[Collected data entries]
⟨

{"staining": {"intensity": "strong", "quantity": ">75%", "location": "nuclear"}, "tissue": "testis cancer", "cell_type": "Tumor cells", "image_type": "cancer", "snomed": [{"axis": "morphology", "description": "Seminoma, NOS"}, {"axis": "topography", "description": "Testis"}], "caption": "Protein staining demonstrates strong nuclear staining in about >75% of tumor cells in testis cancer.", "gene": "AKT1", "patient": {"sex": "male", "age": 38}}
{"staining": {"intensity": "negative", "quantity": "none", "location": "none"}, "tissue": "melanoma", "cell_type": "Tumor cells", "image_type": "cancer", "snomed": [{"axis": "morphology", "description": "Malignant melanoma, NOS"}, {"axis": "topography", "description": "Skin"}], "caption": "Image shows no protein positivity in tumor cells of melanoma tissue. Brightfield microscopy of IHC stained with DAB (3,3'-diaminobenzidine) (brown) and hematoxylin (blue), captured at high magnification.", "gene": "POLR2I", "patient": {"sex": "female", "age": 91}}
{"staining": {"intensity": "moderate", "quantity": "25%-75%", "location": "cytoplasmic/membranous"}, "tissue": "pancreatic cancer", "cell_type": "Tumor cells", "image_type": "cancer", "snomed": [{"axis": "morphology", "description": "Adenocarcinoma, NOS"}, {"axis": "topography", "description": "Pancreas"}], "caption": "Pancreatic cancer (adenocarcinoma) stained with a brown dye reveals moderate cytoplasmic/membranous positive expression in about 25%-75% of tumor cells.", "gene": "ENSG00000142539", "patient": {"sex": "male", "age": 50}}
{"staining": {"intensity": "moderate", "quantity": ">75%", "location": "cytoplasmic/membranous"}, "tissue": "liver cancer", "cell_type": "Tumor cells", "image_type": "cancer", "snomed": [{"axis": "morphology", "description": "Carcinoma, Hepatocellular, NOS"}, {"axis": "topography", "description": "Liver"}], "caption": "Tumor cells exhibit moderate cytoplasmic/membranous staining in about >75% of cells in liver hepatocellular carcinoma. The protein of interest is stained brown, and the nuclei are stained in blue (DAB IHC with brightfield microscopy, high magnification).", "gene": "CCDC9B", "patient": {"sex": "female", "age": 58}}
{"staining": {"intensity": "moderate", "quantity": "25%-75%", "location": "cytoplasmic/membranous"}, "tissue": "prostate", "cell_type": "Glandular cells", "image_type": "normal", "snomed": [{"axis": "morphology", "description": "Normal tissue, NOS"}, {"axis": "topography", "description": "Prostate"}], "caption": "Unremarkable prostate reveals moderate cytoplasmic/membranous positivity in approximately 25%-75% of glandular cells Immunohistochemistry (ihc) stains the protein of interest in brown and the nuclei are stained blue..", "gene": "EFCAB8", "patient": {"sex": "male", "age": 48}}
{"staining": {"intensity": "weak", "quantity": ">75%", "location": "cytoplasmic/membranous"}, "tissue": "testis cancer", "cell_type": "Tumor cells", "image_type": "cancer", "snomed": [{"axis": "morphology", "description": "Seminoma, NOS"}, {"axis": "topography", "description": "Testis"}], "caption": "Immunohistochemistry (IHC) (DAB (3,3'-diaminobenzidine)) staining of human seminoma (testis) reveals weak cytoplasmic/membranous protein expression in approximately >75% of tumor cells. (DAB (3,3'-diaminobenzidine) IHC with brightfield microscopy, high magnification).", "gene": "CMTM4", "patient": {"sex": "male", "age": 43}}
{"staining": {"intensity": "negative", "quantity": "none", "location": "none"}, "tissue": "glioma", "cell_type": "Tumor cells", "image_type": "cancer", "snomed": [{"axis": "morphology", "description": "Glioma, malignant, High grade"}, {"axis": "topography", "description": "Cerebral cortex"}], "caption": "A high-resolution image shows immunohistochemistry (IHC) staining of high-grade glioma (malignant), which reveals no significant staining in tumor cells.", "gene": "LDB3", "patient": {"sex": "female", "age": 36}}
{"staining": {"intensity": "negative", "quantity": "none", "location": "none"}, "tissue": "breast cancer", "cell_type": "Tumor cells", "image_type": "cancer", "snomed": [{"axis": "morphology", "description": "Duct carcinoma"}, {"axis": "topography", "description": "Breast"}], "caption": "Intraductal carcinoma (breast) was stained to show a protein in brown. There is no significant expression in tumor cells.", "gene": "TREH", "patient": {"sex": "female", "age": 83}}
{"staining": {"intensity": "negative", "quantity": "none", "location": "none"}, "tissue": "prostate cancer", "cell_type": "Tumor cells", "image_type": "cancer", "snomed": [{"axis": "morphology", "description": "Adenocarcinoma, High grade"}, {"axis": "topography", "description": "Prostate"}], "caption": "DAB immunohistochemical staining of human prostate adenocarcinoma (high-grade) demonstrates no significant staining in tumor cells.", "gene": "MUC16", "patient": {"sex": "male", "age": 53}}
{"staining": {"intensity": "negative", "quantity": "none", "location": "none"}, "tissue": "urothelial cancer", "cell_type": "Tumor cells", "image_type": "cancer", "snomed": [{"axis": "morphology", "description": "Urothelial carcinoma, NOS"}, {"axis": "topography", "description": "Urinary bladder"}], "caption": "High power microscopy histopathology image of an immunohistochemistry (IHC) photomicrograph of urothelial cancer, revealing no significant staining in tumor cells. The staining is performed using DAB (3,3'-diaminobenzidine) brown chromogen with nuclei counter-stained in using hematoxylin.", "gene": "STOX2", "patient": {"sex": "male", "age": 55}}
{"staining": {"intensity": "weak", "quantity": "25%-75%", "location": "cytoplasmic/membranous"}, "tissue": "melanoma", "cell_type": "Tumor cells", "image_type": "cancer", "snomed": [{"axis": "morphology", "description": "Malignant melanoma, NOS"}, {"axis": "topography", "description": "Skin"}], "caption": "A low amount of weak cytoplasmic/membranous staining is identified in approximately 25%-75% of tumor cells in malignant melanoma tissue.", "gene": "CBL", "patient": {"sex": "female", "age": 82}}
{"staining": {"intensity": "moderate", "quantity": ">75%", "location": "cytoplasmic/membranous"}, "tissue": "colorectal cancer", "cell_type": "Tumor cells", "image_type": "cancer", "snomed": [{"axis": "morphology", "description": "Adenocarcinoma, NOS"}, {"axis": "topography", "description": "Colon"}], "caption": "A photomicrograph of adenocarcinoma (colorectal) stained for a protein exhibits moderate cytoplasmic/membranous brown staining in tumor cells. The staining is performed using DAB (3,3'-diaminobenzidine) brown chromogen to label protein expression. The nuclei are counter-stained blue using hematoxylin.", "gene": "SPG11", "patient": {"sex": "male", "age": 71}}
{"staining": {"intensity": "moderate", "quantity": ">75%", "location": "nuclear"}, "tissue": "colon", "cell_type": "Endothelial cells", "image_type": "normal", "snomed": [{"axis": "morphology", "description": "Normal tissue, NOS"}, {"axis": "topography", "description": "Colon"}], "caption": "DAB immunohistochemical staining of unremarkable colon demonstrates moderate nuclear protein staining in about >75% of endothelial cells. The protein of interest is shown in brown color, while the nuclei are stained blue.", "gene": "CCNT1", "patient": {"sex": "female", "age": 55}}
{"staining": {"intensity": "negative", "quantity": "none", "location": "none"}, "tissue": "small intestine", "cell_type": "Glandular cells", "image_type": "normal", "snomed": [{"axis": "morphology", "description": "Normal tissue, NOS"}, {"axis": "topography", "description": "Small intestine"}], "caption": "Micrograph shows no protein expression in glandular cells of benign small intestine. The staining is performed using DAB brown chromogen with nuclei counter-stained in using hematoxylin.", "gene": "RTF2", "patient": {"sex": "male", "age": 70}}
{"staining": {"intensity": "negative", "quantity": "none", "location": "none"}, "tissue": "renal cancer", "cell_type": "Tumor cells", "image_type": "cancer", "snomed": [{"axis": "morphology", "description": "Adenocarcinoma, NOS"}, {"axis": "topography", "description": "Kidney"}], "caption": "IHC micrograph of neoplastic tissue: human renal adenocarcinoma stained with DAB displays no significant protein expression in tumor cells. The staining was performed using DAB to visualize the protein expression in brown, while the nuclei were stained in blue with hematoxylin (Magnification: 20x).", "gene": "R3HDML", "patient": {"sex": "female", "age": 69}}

⟩

**About this task:** Quote exactly the first line of the data and every line after it through the one holding "no protein positivity".

**Task answer:**
{"staining": {"intensity": "strong", "quantity": ">75%", "location": "nuclear"}, "tissue": "testis cancer", "cell_type": "Tumor cells", "image_type": "cancer", "snomed": [{"axis": "morphology", "description": "Seminoma, NOS"}, {"axis": "topography", "description": "Testis"}], "caption": "Protein staining demonstrates strong nuclear staining in about >75% of tumor cells in testis cancer.", "gene": "AKT1", "patient": {"sex": "male", "age": 38}}
{"staining": {"intensity": "negative", "quantity": "none", "location": "none"}, "tissue": "melanoma", "cell_type": "Tumor cells", "image_type": "cancer", "snomed": [{"axis": "morphology", "description": "Malignant melanoma, NOS"}, {"axis": "topography", "description": "Skin"}], "caption": "Image shows no protein positivity in tumor cells of melanoma tissue. Brightfield microscopy of IHC stained with DAB (3,3'-diaminobenzidine) (brown) and hematoxylin (blue), captured at high magnification.", "gene": "POLR2I", "patient": {"sex": "female", "age": 91}}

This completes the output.